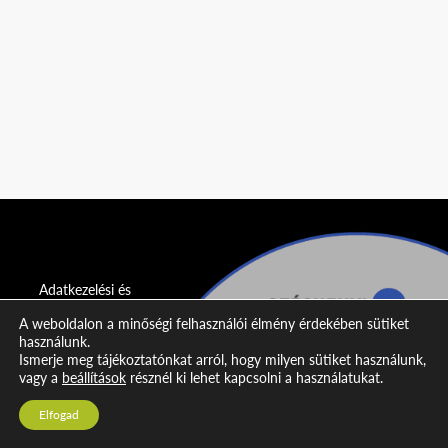
Adatkezelési és
adatvédelmi
A weboldalon a minőségi felhasználói élmény érdekében sütiket
nyilatkozat
használunk.
Ismerje meg tájékoztatónkat arról, hogy milyen sütiket használunk,
Impresszum
vagy a
beállítások
résznél ki lehet kapcsolni a használatukat.
Kapcsolat
Elfogad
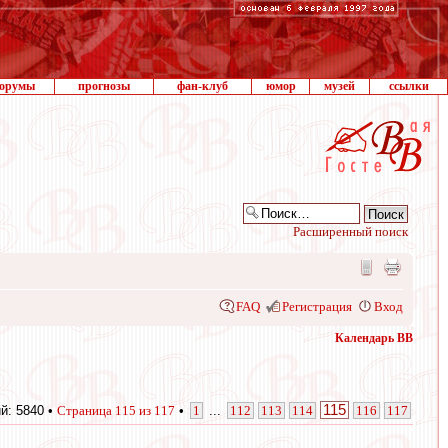
орумы
прогнозы
фан-клуб
юмор
музей
ссылки
Расширенный поиск
FAQ
Регистрация
Вход
Календарь ВВ
115
й: 5840 •
Страница
115
из
117
•
1
...
112
113
114
116
117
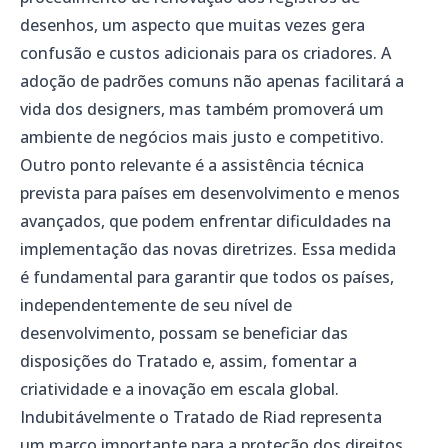
desenhos, um aspecto que muitas vezes gera
confusão e custos adicionais para os criadores. A
adoção de padrões comuns não apenas facilitará a
vida dos designers, mas também promoverá um
ambiente de negócios mais justo e competitivo.
Outro ponto relevante é a assistência técnica
prevista para países em desenvolvimento e menos
avançados, que podem enfrentar dificuldades na
implementação das novas diretrizes. Essa medida
é fundamental para garantir que todos os países,
independentemente de seu nível de
desenvolvimento, possam se beneficiar das
disposições do Tratado e, assim, fomentar a
criatividade e a inovação em escala global.
Indubitávelmente o Tratado de Riad representa
um marco importante para a proteção dos direitos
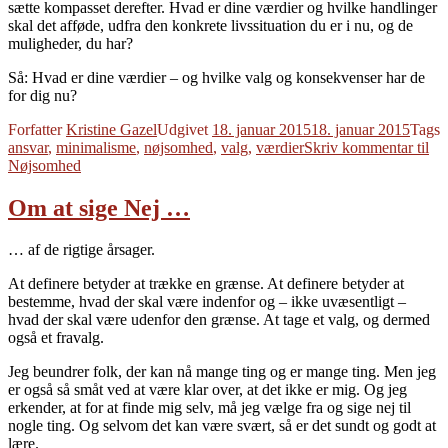
sætte kompasset derefter. Hvad er dine værdier og hvilke handlinger
skal det afføde, udfra den konkrete livssituation du er i nu, og de
muligheder, du har?
Så: Hvad er dine værdier – og hvilke valg og konsekvenser har de
for dig nu?
Forfatter
Kristine Gazel
Udgivet
18. januar 2015
18. januar 2015
Tags
ansvar
,
minimalisme
,
nøjsomhed
,
valg
,
værdier
Skriv kommentar
til
Nøjsomhed
Om at sige Nej …
… af de rigtige årsager.
At definere betyder at trække en grænse. At definere betyder at
bestemme, hvad der skal være indenfor og – ikke uvæsentligt –
hvad der skal være udenfor den grænse. At tage et valg, og dermed
også et fravalg.
Jeg beundrer folk, der kan nå mange ting og er mange ting. Men jeg
er også så småt ved at være klar over, at det ikke er mig. Og jeg
erkender, at for at finde mig selv, må jeg vælge fra og sige nej til
nogle ting. Og selvom det kan være svært, så er det sundt og godt at
lære.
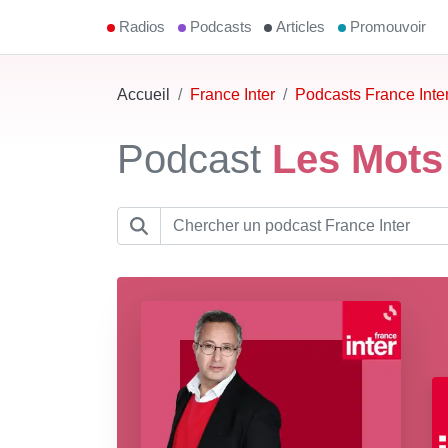
Radios
Podcasts
Articles
Promouvoir
Accueil
France Inter
Podcasts France Inte
Podcast
Les Mots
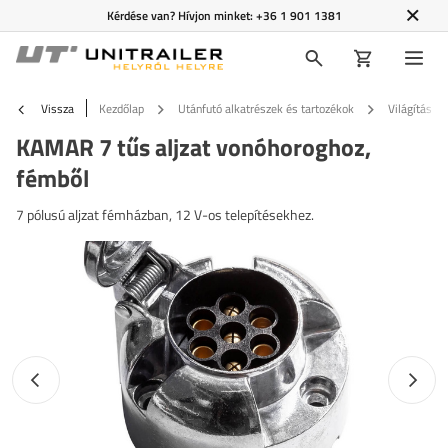
Kérdése van? Hívjon minket:
+36 1 901 1381
Vissza
Kezdőlap
Utánfutó alkatrészek és tartozékok
Világítás é
KAMAR 7 tűs aljzat vonóhoroghoz,
fémből
7 pólusú aljzat fémházban, 12 V-os telepítésekhez.
Előző fotó
Követk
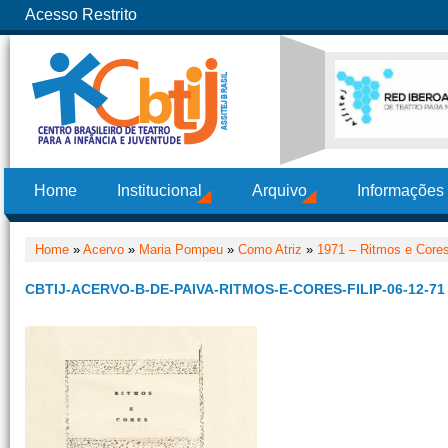
Acesso Restrito
Home
Institucional
Arquivo
Informações
Home
»
Acervo
»
Maria Pompeu
»
Como Atriz
»
1971 – Ritmos e Core
CBTIJ-ACERVO-B-DE-PAIVA-RITMOS-E-CORES-FILIP-06-12-71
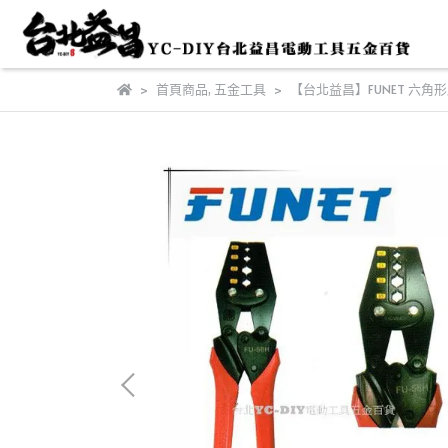
首頁商品
,
五金工具
【台北益昌】FUNET 六角形壓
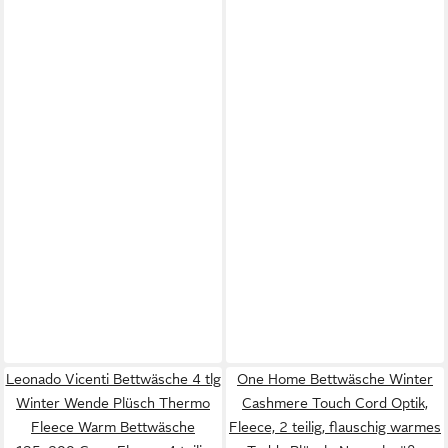
Leonado Vicenti Bettwäsche 4 tlg
One Home Bettwäsche Winter
Winter Wende Plüsch Thermo
Cashmere Touch Cord Optik,
Fleece Warm Bettwäsche
Fleece, 2 teilig, flauschig warmes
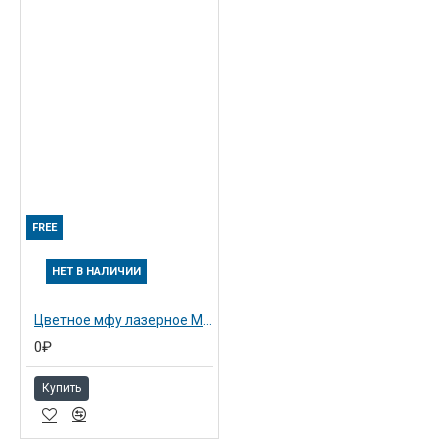
FREE
НЕТ В НАЛИЧИИ
Цветное мфу лазерное MP C6003ZSP с SRDF
0₽
Купить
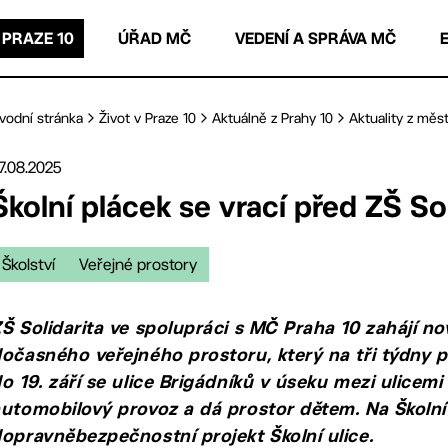
 PRAZE 10
ÚŘAD MČ
VEDENÍ A SPRÁVA MČ
vodní stránka
Život v Praze 10
Aktuálně z Prahy 10
Aktuality z měst
7.08.2025
Školní plácek se vrací před ZŠ Sol
Školství
Veřejné prostory
Š Solidarita ve spolupráci s MČ Praha 10 zahájí no
očasného veřejného prostoru, který na tři týdny p
o 19. září se ulice Brigádníků v úseku mezi ulicem
utomobilový provoz a dá prostor dětem. Na Školní 
opravněbezpečnostní projekt Školní ulice.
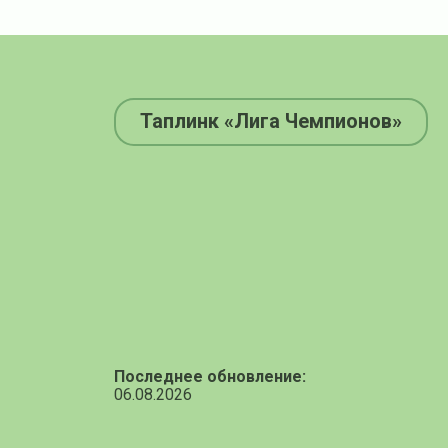
Таплинк «Лига Чемпионов»
Последнее обновление:
06.08.2026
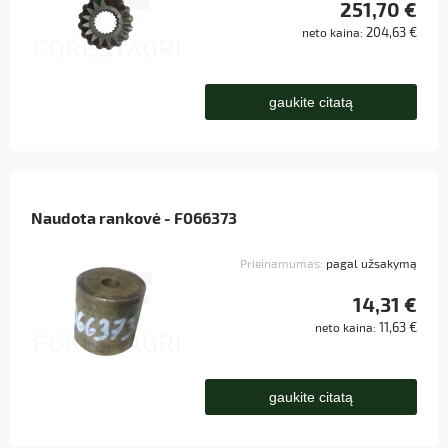
251,70 €
204,63 €
neto kaina:
gaukite citatą
Naudota rankovė - F066373
Prieinamumas:
pagal užsakymą
14,31 €
11,63 €
neto kaina:
gaukite citatą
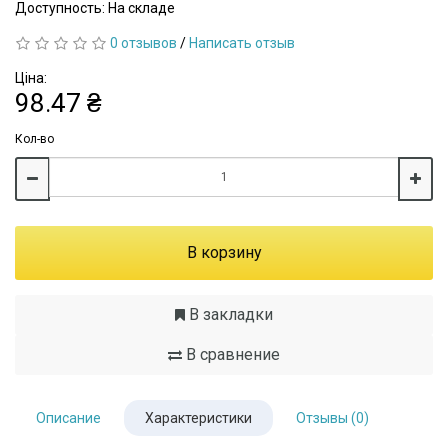
Доступность: На складе
0 отзывов
/
Написать отзыв
Ціна:
98.47 ₴
Кол-во
В корзину
В закладки
В сравнение
Описание
Характеристики
Отзывы (0)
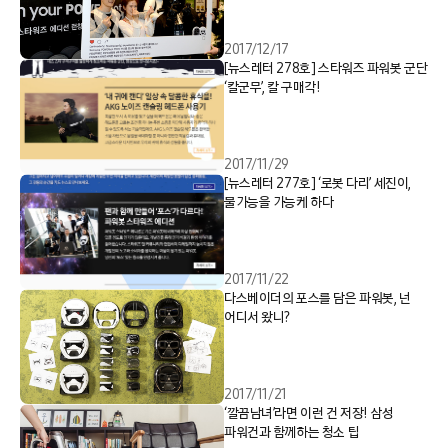
2017/12/17
[뉴스레터 278호] 스타워즈 파워봇 군단
‘칼군무’, 칼 구매각!
2017/11/29
[뉴스레터 277호] ‘로봇 다리’ 세진이,
불가능을 가능케 하다
2017/11/22
다스베이더의 포스를 담은 파워봇, 넌
어디서 왔니?
2017/11/21
‘깔끔남녀’라면 이런 건 저장! 삼성
파워건과 함께하는 청소 팁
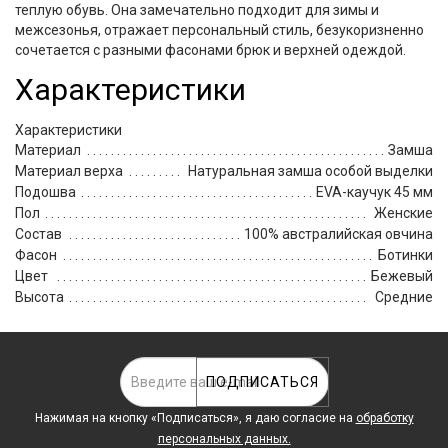
теплую обувь. Она замечательно подходит для зимы и
межсезонья, отражает персональный стиль, безукоризненно
сочетается с разными фасонами брюк и верхней одеждой.
Характеристики
Характеристики
Материал
Замша
Материал верха
Натуральная замша особой выделки
Подошва
EVA-каучук 45 мм
Пол
Женские
Состав
100% австралийская овчина
Фасон
Ботинки
Цвет
Бежевый
Высота
Средние
ПОДПИСАТЬСЯ
Нажимая на кнопку «Подписаться», я даю cогласие на
обработку
персональных данных.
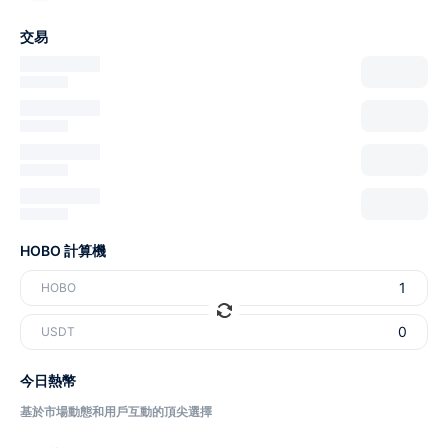
交易
HOBO 計算機
HOBO
USDT
今日熱幣
基於市場動態和用戶互動的頂尖選擇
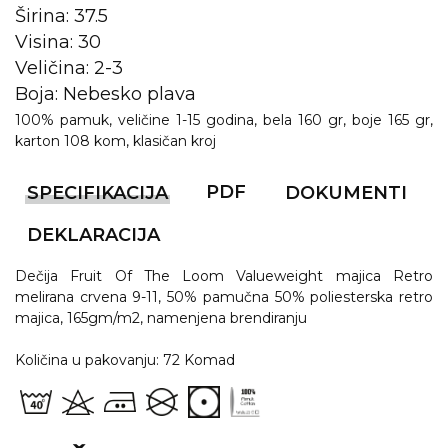
Širina: 37.5
RADNA OPREMA
Visina: 30
Veličina: 2-3
Boja: Nebesko plava
100% pamuk, veličine 1-15 godina, bela 160 gr, boje 165 gr,
karton 108 kom, klasičan kroj
PDF
SPECIFIKACIJA
DOKUMENTI
DEKLARACIJA
Dečija Fruit Of The Loom Valueweight majica Retro
melirana crvena 9-11, 50% pamučna 50% poliesterska retro
majica, 165gm/m2, namenjena brendiranju
Količina u pakovanju: 72 Komad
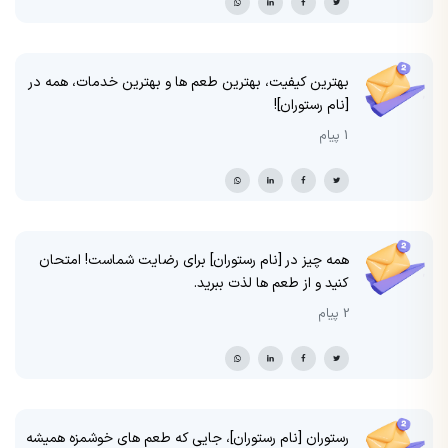
بهترین کیفیت، بهترین طعم ها و بهترین خدمات، همه در
[نام رستوران]!
1 پیام
همه چیز در [نام رستوران] برای رضایت شماست! امتحان
کنید و از طعم ها لذت ببرید.
2 پیام
رستوران [نام رستوران]، جایی که طعم های خوشمزه همیشه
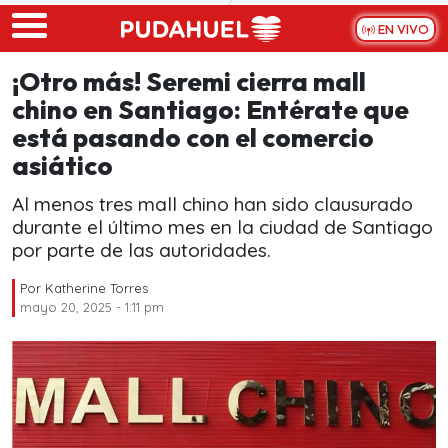
Skip to main content
EN VIVO
¡Otro más! Seremi cierra mall
chino en Santiago: Entérate que
está pasando con el comercio
asiático
Al menos tres mall chino han sido clausurado
durante el último mes en la ciudad de Santiago
por parte de las autoridades.
Por
Katherine Torres
mayo 20, 2025 - 1:11 pm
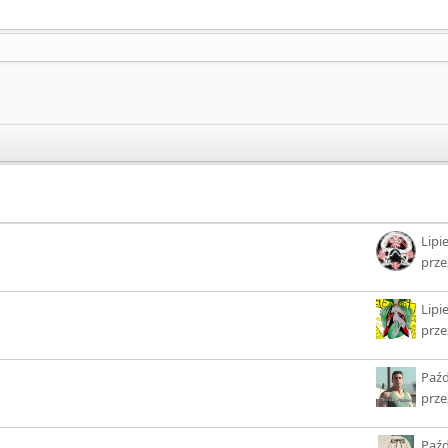
Lipi
prz
Lipi
prz
Paźd
prz
Paźd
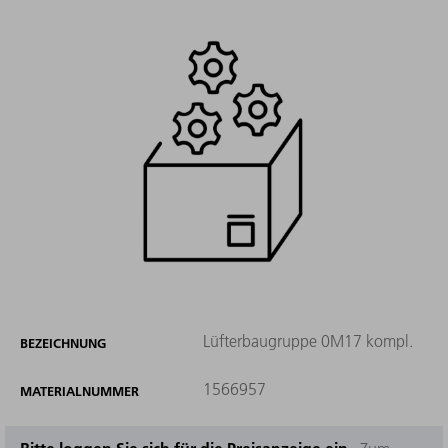
Lüfterbaugruppe 0M17 kompl.
BEZEICHNUNG
1566957
MATERIALNUMMER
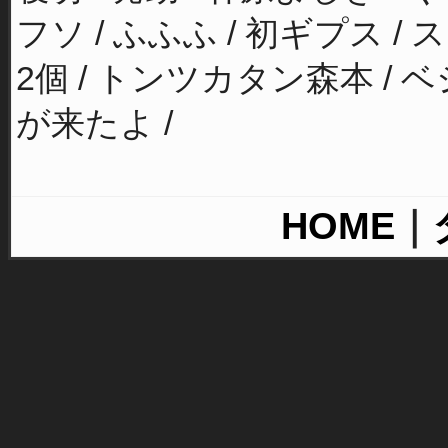
フソ / ふふふ / 初ギプス / 
2個 / トンツカタン森本 / ベ
が来たよ /
HOME
｜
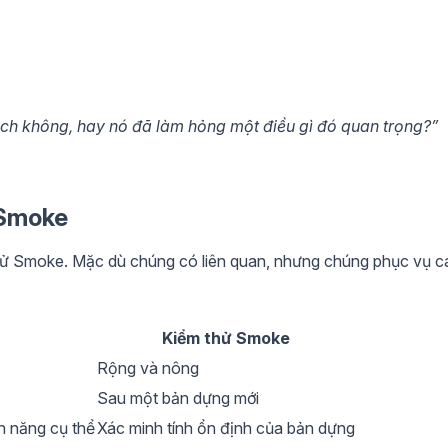
ách không, hay nó đã làm hỏng một điều gì đó quan trọng?”
 Smoke
thử Smoke. Mặc dù chúng có liên quan, nhưng chúng phục vụ c
Kiểm thử Smoke
Rộng và nông
Sau một bản dựng mới
h năng cụ thể
Xác minh tính ổn định của bản dựng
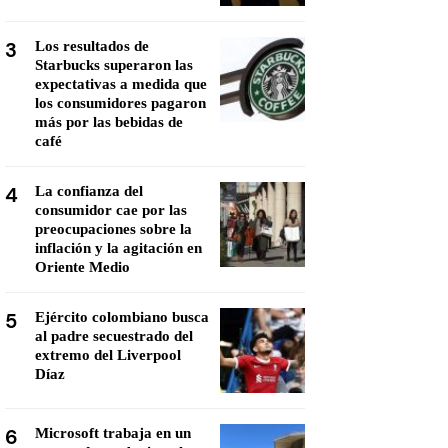
3
Los resultados de
Starbucks superaron las
expectativas a medida que
los consumidores pagaron
más por las bebidas de
café
4
La confianza del
consumidor cae por las
preocupaciones sobre la
inflación y la agitación en
Oriente Medio
5
Ejército colombiano busca
al padre secuestrado del
extremo del Liverpool
Díaz
6
Microsoft trabaja en un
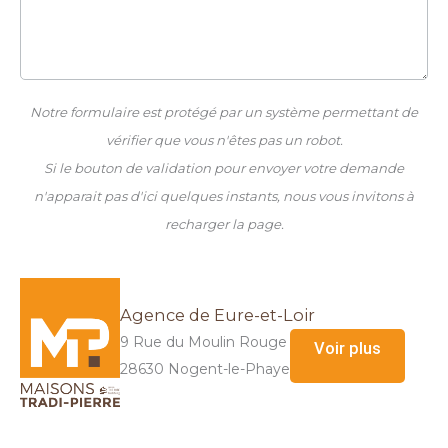
Notre formulaire est protégé par un système permettant de
vérifier que vous n'êtes pas un robot.
Si le bouton de validation pour envoyer votre demande
n'apparait pas d'ici quelques instants, nous vous invitons à
recharger la page.
Agence de Eure-et-Loir
9 Rue du Moulin Rouge
Voir plus
28630 Nogent-le-Phaye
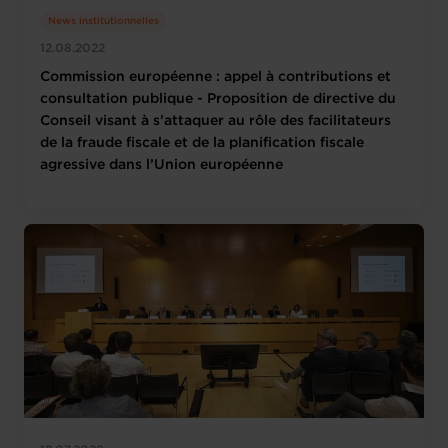
News institutionnelles
12.08.2022
Commission européenne : appel à contributions et
consultation publique - Proposition de directive du
Conseil visant à s’attaquer au rôle des facilitateurs
de la fraude fiscale et de la planification fiscale
agressive dans l’Union européenne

⁂

* [Work item] Only the lines from the top of the material above down to the line bearing "muligheder, du har?", that line included, should be set down exactly; no pictures.

* [Response to this task]
Adatkezelési és
adatvédelmi
A weboldalon a minőségi felhasználói élmény érdekében sütiket
nyilatkozat
használunk.
Ismerje meg tájékoztatónkat arról, hogy milyen sütiket használunk,
Impresszum
vagy a
beállítások
résznél ki lehet kapcsolni a használatukat.
Kapcsolat
Elfogad
орумы
прогнозы
фан-клуб
юмор
музей
ссылки
Расширенный поиск
FAQ
Регистрация
Вход
Календарь ВВ
115
й: 5840 •
Страница
115
из
117
•
1
...
112
113
114
116
117
desenhos, um aspecto que muitas vezes gera
confusão e custos adicionais para os criadores. A
adoção de padrões comuns não apenas facilitará a
vida dos designers, mas também promoverá um
ambiente de negócios mais justo e competitivo.
Outro ponto relevante é a assistência técnica
prevista para países em desenvolvimento e menos
avançados, que podem enfrentar dificuldades na
implementação das novas diretrizes. Essa medida
é fundamental para garantir que todos os países,
independentemente de seu nível de
desenvolvimento, possam se beneficiar das
disposições do Tratado e, assim, fomentar a
criatividade e a inovação em escala global.
Indubitávelmente o Tratado de Riad representa
um marco importante para a proteção dos direitos
sætte kompasset derefter. Hvad er dine værdier og hvilke handlinger
skal det afføde, udfra den konkrete livssituation du er i nu, og de
muligheder, du har?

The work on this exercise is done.